__Task brief__
Find every line in the records below that holds the word "lines", and copy each one.

__Provided records__

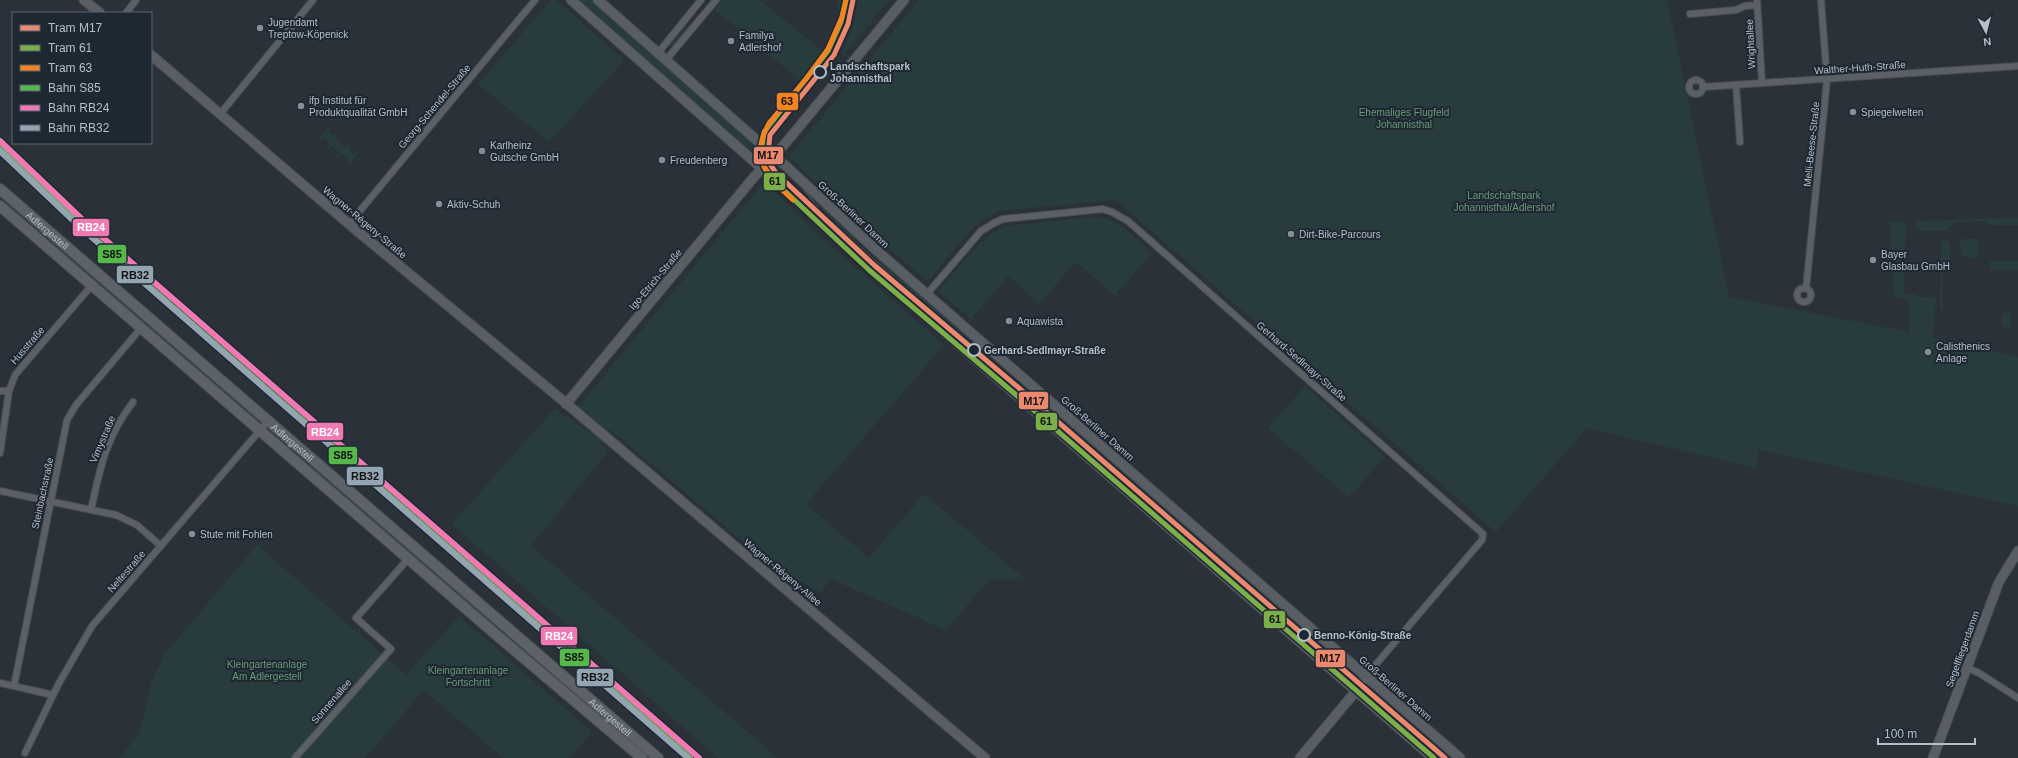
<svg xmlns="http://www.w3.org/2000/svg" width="2018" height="758" font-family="Helvetica,sans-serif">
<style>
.green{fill:#283c3e}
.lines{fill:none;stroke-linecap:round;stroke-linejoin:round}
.street-casing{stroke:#494d53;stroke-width:8}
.secondary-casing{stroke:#494d53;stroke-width:11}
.primary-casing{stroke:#494e55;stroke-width:12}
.street{stroke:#5b6066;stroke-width:6}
.secondary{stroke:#595e65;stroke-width:9}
.primary{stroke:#5d6268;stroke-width:10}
.tram{stroke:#595e64;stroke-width:1}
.rail-1-casing{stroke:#1e2833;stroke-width:9}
.rail-2-casing{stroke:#1e2833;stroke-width:9}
.rail-3-casing{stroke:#1e2833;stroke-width:9}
.rail-1{stroke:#56b74b;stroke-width:6}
.rail-2{stroke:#ee79b3;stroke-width:6}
.rail-3{stroke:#94a5b2;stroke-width:6}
.tram-1-casing{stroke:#1e2833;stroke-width:8}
.tram-2-casing{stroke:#1e2833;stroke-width:8}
.tram-3-casing{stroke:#1e2833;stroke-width:8}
.tram-1{stroke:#eb8870;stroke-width:5}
.tram-2{stroke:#7caf49;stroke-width:5}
.tram-3{stroke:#f28422;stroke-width:5}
.poi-dot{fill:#858d96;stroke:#1e2833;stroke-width:1.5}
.stop-dot{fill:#1e2833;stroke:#b5bec9;stroke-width:2}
.labels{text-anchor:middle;stroke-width:4;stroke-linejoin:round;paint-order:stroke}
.poi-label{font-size:10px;fill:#b5bec9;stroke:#1e2833;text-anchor:start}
.street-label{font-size:10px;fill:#b5bec9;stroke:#1e2833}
.stop-label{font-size:10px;font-weight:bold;fill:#b5bec9;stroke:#1e2833;text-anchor:start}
.park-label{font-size:10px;fill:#6c9a74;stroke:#1e2833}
.line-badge{stroke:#1e2833;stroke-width:1.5}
.badge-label{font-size:11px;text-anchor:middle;font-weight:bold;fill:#fff}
.pale-badge-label{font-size:11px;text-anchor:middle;font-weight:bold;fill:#111}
</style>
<rect width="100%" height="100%" fill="#2b3138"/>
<path class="green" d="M 551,0 L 556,0 L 624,60 L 549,142 L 478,84 Z
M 578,0 L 593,0 L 758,145 L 751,154 L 577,1 Z
M 721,0 L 760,0 L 826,54 L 803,83 L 714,9 Z
M 837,0 L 850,0 L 845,23 L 835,49 L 825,41 L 839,24 Z
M 858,0 L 889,0 L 843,56 L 841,54 L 854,24 Z
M 919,0 L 1667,0 L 1729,297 L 1910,332 L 1908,298 L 1894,298 L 1890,222 L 1906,222 L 1904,294 L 1917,294 L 1917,297 L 1936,297 L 1933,338 L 2018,357 L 2018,506 L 1759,450 L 1755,468 L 1587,428 L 1531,492 L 1528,490 L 1527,496 L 1496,532 L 1116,200 L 997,211 L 996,212 L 976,225 L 927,281 L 862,225 L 790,158 L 790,155 Z
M 685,26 L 688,28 L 671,48 L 669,45 Z
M 328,127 L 331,128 L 329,132 L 333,136 L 336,132 L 338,134 L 335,138 L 346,147 L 349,144 L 352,146 L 349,149 L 354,154 L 358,151 L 358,154 L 349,165 L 346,165 L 349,161 L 341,154 L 338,158 L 336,156 L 339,152 L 332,146 L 329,150 L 327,148 L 330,144 L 323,138 L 319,142 L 319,138 Z
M 764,182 L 821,237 L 944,345 L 806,504 L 869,558 L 924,494 L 1025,579 L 989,580 L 946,630 L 831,579 L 820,593 L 765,560 L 610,429 L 608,431 L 579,406 Z
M 0,197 L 48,236 L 45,239 L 0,199 Z
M 824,207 L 858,238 L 853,243 L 884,271 L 886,268 L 881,263 L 883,260 L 968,333 L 960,342 L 938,323 L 942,317 L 918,297 L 914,302 L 817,215 L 819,212 L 831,222 L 833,220 L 822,209 Z
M 1093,217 C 1118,218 1134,237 1152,253 L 1115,295 L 1076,262 L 1039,304 L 1008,276 L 971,319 L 938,291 C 957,271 980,236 1006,226 Z
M 2018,218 L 2018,225 L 1990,225 L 1984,221 L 1957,222 L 1945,231 L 1920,231 L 1916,228 L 1916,221 Z
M 50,237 L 146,320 L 144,324 L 47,240 Z
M 1962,239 L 1978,239 L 1978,258 L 1967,258 L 1961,255 L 1960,245 Z
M 1943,241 L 1948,241 L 1950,247 L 1950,269 L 1943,270 L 1943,309 L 1940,309 L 1941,242 Z
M 1990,261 L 2018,261 L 2018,270 L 1990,270 Z
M 2002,313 L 2011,313 L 2011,327 L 2002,327 Z
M 148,322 L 258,417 L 256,421 L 145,325 Z
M 1027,385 L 1189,526 L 1187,528 L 1190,531 L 1185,532 L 1182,535 L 1023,397 L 1025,394 L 1022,391 Z
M 1305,386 L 1385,457 L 1349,497 L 1268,428 Z
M 555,408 C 569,420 586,428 601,440 L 599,443 L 608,451 L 531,546 L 778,758 L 718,758 L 452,524 Z
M 276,435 L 296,453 L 306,459 L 431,566 L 429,570 L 275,437 Z
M 1196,533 L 1297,620 L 1291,626 L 1289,624 L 1287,626 L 1189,541 Z
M 257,545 L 406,675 L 459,616 L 592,732 L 569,758 L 503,758 L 424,690 L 365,758 L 119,758 L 139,735 L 151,684 L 165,654 Z
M 433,568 L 547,667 L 545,671 L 432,572 Z
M 549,669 L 653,758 L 646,758 L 546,672 Z
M 1380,693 L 1455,758 L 1438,758 L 1373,701 Z"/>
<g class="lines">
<g class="street-casing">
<path id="street" d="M 1757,0 L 1762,83
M 126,13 L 136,0
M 1690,14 L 1736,10 L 1745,6 L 1757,5
M 658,53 L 701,0
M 666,60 L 716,0
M1689 87a7 7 0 1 1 14 0a7 7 0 1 1-14 0Z
M 1736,85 L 1740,142
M 1703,87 L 2018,66
M 221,113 L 313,0
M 349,224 L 535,0
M1797 295a7 7 0 1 1 14 0a7 7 0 1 1-14 0Z
M 1806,289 L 1827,80 L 1821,0
M 927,294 L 981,231 L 994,223 L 1003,219 L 1103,209 L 1112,212 L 1128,221 L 1483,534 L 1482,540 L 1366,676
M 0,391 L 9,391
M 0,453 L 9,391 L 15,375 L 92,285
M 0,491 L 116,515 L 137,525 L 161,546
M 91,510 C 100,468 106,437 133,402
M 1967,668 L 1979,673 L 2018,698
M 0,683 L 53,695
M 14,686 L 67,420 L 76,405 L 141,328
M 25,753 L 58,685 L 92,626 L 268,421
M 295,758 L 391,649 L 356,618 L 408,559"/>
</g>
<g class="secondary-casing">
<path id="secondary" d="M 84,0 L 100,13
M 571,0 L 775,180 L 865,263 L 1433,758
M 598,0 L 787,167 L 876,250 L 1460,758
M 151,55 L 356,230 L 561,399 L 985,758
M 566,404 L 754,177 L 784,145 L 904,0
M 1300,758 L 1356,691 L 1366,676
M 1933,758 L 1999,582 L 2018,551"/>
</g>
<g class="primary-casing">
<g id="primary">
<path id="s1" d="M 0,189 L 658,758"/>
<path d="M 0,206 L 500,638 L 642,758"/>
</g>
</g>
<use href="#street" class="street"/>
<use href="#secondary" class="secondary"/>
<use href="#primary" class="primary"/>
<path class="tram" d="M 804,190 L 822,212 L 920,301 L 931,314
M 798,195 L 812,205"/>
<g class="rail-1-casing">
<path id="rail-1" d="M 0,149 L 97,241 L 690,758"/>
</g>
<g class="rail-2-casing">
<path id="rail-2" d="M 0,141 L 85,222 L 699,758"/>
</g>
<g class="rail-3-casing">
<path id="rail-3" d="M 0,151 L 80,227 L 688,758"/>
</g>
<use href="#rail-1" class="rail-1"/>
<use href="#rail-2" class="rail-2"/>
<use href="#rail-3" class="rail-3"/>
<g class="tram-1-casing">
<path id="tram-1" d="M 853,0 L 848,24 L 834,55 L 770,135 L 768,154 L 770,164 L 776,173 L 874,265 L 1020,389 L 1445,758"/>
</g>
<g class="tram-2-casing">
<path id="tram-2" d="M 846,0 L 841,22 L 828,51 L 764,132 L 761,155 L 764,167 L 771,178 L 869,270 L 1015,394 L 1434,758"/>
</g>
<g class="tram-3-casing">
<path id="tram-3" d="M 793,200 L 777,185 L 765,168 L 760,148 L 763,136 L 769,123 L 806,79 L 828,49 L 842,17 L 846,0"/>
</g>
<use href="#tram-1" class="tram-1"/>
<use href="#tram-2" class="tram-2"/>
<use href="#tram-3" class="tram-3"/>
</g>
<g class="poi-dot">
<circle cx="260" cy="28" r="4"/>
<circle cx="731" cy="41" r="4"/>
<circle cx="301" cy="106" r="4"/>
<circle cx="1853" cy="112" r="4"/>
<circle cx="482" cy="151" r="4"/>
<circle cx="662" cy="160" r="4"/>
<circle cx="439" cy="204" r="4"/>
<circle cx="1291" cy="234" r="4"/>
<circle cx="1873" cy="260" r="4"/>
<circle cx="1009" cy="321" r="4"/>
<circle cx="1928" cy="352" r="4"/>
<circle cx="192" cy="534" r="4"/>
</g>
<g class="stop-dot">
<circle cx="820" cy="72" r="6"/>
<circle cx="974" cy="350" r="6"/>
<circle cx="1304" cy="635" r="6"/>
</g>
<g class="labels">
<g class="poi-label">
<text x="268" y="26">Jugendamt<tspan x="268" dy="12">Treptow-Köpenick</tspan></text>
<text x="739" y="39">Familya<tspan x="739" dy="12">Adlershof</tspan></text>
<text x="309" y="104">ifp Institut für<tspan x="309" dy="12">Produktqualität GmbH</tspan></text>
<text x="1861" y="116">Spiegelwelten</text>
<text x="490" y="149">Karlheinz<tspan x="490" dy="12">Gutsche GmbH</tspan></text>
<text x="670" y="164">Freudenberg</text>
<text x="447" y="208">Aktiv-Schuh</text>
<text x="1299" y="238">Dirt-Bike-Parcours</text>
<text x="1881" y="258">Bayer<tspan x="1881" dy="12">Glasbau GmbH</tspan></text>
<text x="1017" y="325">Aquawista</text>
<text x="1936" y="350">Calisthenics<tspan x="1936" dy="12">Anlage</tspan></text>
<text x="200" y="538">Stute mit Fohlen</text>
</g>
<g class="street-label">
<text transform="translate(1750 44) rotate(-93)" y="4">Wrightallee</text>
<text transform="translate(1860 67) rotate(-4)" y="4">Walther-Huth-Straße</text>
<text transform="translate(434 106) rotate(-50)" y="4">Georg-Schendel-Straße</text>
<text transform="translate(1811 144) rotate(-84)" y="4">Melli-Beese-Straße</text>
<text transform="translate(854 214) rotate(43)" y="4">Groß-Berliner Damm</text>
<text transform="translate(365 222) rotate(40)" y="4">Wagner-Régeny-Straße</text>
<text dy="4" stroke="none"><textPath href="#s1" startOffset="63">Adlergestell</textPath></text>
<text transform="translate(655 279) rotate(-50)" y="4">Igo-Etrich-Straße</text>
<text transform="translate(27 345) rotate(-49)" y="4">Husstraße</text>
<text transform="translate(1302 361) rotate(41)" y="4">Gerhard-Sedlmayr-Straße</text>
<text transform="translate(1098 428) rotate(41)" y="4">Groß-Berliner Damm</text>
<text transform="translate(102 439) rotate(-67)" y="4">Vimystraße</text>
<text dy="4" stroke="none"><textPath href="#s1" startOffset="387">Adlergestell</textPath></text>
<text transform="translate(42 493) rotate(-78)" y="4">Steinbachstraße</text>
<text transform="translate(126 571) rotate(-49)" y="4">Neltestraße</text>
<text transform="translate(783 572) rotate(40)" y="4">Wagner-Régeny-Allee</text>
<text transform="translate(1962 649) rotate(-70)" y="4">Segelfliegerdamm</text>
<text transform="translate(1396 688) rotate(41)" y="4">Groß-Berliner Damm</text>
<text transform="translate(331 701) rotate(-49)" y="4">Sonnenallee</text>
<text dy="4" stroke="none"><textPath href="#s1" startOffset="807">Adlergestell</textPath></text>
</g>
<g class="stop-label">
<text x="830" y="70">Landschaftspark<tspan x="830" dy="12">Johannisthal</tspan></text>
<text x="984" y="354">Gerhard-Sedlmayr-Straße</text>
<text x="1314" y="639">Benno-König-Straße</text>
</g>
<g class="park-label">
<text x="1404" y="116">Ehemaliges Flugfeld<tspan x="1404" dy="12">Johannisthal</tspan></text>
<text x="1504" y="199">Landschaftspark<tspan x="1504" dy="12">Johannisthal/Adlershof</tspan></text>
<text x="267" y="668">Kleingartenanlage<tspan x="267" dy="12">Am Adlergestell</tspan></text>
<text x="468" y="674">Kleingartenanlage<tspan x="468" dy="12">Fortschritt</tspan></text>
</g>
</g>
<g class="line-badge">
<rect x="776" y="92" width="23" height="19" rx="4" fill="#f28422"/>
<rect x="753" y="146" width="31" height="19" rx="4" fill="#eb8870"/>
<rect x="763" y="172" width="23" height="19" rx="4" fill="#7caf49"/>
<rect x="72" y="218" width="38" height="19" rx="4" fill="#ee79b3"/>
<rect x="97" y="244" width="30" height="20" rx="4" fill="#56b74b"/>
<rect x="116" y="265" width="38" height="19" rx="4" fill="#94a5b2"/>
<rect x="1018" y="391" width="31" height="19" rx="4" fill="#eb8870"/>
<rect x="1035" y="412" width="23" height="19" rx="4" fill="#7caf49"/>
<rect x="306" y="422" width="38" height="19" rx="4" fill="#ee79b3"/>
<rect x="328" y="446" width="30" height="19" rx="4" fill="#56b74b"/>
<rect x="346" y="466" width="38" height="20" rx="4" fill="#94a5b2"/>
<rect x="1263" y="610" width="23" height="19" rx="4" fill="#7caf49"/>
<rect x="540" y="626" width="38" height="20" rx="4" fill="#ee79b3"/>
<rect x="559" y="648" width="31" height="19" rx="4" fill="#56b74b"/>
<rect x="1315" y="649" width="31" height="19" rx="4" fill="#eb8870"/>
<rect x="576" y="668" width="38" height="19" rx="4" fill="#94a5b2"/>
</g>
<g class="badge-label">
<text x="91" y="231">RB24</text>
<text x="325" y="436">RB24</text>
<text x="559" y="640">RB24</text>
</g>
<g class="pale-badge-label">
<text x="787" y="105">63</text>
<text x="768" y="159">M17</text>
<text x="775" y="185">61</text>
<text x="112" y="258">S85</text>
<text x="135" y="279">RB32</text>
<text x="1034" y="405">M17</text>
<text x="1046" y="425">61</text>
<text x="343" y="459">S85</text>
<text x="365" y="480">RB32</text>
<text x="1275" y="623">61</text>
<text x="574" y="661">S85</text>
<text x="1330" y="662">M17</text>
<text x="595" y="681">RB32</text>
</g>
<rect x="12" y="12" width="140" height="132" fill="#1e2833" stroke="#5a646f"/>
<rect x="20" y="25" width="20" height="6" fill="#eb8870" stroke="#5a646f"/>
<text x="48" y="32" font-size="12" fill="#b5bec9">Tram M17</text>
<rect x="20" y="45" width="20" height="6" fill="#7caf49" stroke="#5a646f"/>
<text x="48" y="52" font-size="12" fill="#b5bec9">Tram 61</text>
<rect x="20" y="65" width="20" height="6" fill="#f28422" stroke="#5a646f"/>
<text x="48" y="72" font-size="12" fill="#b5bec9">Tram 63</text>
<rect x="20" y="85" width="20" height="6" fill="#56b74b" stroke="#5a646f"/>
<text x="48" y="92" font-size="12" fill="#b5bec9">Bahn S85</text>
<rect x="20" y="105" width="20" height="6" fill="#ee79b3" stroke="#5a646f"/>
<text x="48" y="112" font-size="12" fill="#b5bec9">Bahn RB24</text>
<rect x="20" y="125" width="20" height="6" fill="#94a5b2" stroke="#5a646f"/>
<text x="48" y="132" font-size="12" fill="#b5bec9">Bahn RB32</text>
<g transform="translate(1986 32) rotate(173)" stroke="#1e2833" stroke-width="3" paint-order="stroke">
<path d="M0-3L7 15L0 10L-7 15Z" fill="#b5bec9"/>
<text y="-6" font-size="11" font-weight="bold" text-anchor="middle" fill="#b5bec9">N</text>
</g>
<path d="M1878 738v6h97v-6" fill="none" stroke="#b5bec9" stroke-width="2"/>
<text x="1884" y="738" font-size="12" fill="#b5bec9" stroke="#1e2833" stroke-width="3" paint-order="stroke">100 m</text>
</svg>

__Output for this task__
.lines{fill:none;stroke-linecap:round;stroke-linejoin:round}
<g class="lines">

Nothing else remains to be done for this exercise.